◆ TEXT SEGMENT:
----------------------------------------

The good news is that maintainability, while subjective in its experience, is composed of concrete, measurable signals. None of these signals is sufficient on its own. Together, they build a reliable picture of how easy or difficult a codebase is to work with.

The Signals That Matter

File Size

Large files are harder to understand, navigate, and modify. A file with 2,000 lines of code requires significant mental effort just to hold its structure in your head. When multiple developers need to work on the same file, merge conflicts become frequent.

There is no universal threshold for "too large," but research and industry experience suggest that files over 300 lines start to become harder to maintain, and files over 500 lines are a strong signal of code that should be decomposed.

Measuring file size across a codebase reveals the distribution of complexity. A project where 90% of files are under 200 lines and a few are over 500 has a different maintainability profile than one where the average file is 400 lines. The distribution matters more than any single file.

Nesting Depth

Deeply nested code is hard to follow. When conditional logic goes four or five levels deep, the developer has to track multiple conditions simultaneously to understand the current execution path. This increases the likelihood of bugs and makes the code resistant to modification.

if (user) {
  if (user.isActive) {
    if (user.subscription) {
      if (user.subscription.isValid) {
        // actual logic buried here
      }
    }
  }
}

This pattern can almost always be refactored into early returns or guard clauses that keep the nesting shallow and the logic clear. Measuring maximum and average nesting depth across a codebase provides a concrete signal of maintainability.

----------------------------------------

◆ DATA EXCERPTS:
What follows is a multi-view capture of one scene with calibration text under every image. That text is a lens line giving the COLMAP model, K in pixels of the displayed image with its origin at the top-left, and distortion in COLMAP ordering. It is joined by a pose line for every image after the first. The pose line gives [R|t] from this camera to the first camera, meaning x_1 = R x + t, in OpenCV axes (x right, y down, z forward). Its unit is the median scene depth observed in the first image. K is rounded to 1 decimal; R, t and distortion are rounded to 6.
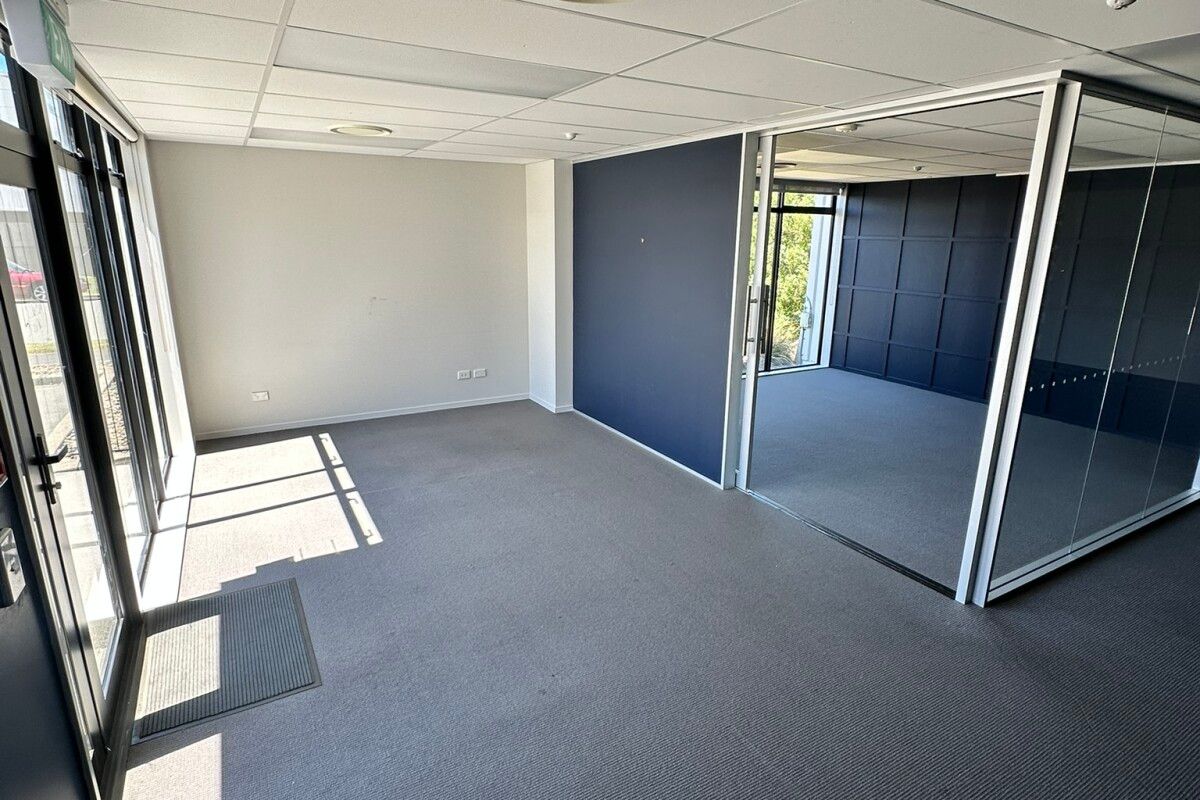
lens RADIAL K [[635.1, 0, 596.6], [0, 635.1, 395.3], [0, 0, 1]] dist [-0.020479, 0.000577]
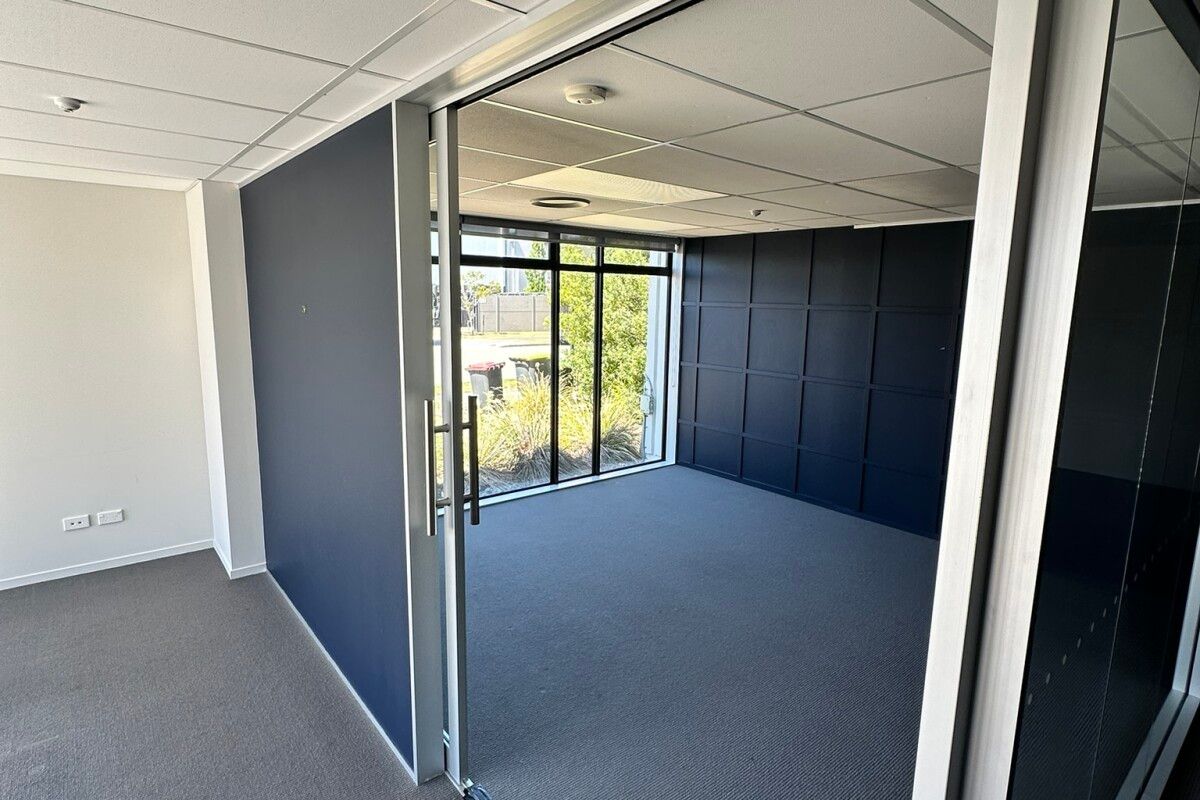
lens RADIAL K [[635.1, 0, 602.9], [0, 635.1, 394.6], [0, 0, 1]] dist [-0.020479, 0.000577]
pose [[0.983744, -0.018432, 0.178629, 0.146526], [0.035889, 0.994831, -0.094995, -0.063074], [-0.175955, 0.099862, 0.979320, 0.244163]]
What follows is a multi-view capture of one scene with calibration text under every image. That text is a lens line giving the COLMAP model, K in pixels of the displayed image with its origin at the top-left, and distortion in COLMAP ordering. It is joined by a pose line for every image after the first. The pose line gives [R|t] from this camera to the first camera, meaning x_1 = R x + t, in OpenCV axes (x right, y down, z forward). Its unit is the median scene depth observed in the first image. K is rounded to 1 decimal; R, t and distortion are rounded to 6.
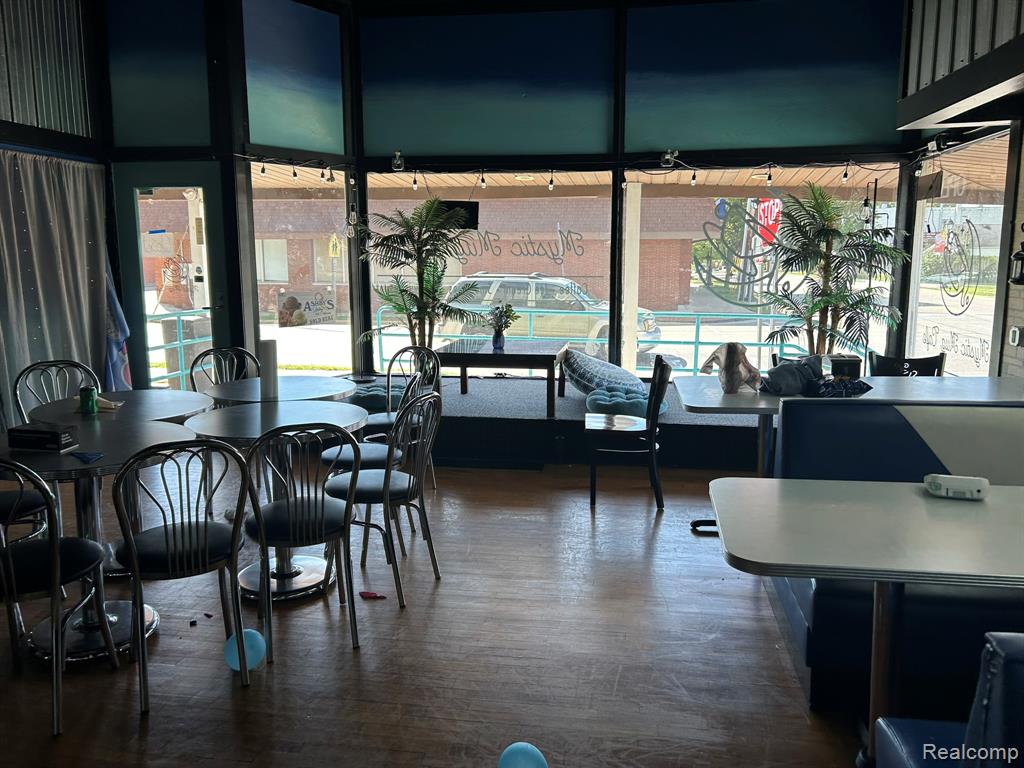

----------------------------------------

◆ TASK INSTRUCTIONS:
1. Please transcribe the maintainability excerpt word for word, everything from "Deeply nested code" down to "resistant to modification.".
2. Name each condition checked by an if statement in the code sample of the maintainability excerpt, in the order they appear.
The rows have no connection to the maintainability excerpt.

◆ RESPONSES BY TASK:
1.
Deeply nested code is hard to follow. When conditional logic goes four or five levels deep, the developer has to track multiple conditions simultaneously to understand the current execution path. This increases the likelihood of bugs and makes the code resistant to modification.

2.
- user
- user.isActive
- user.subscription
- user.subscription.isValid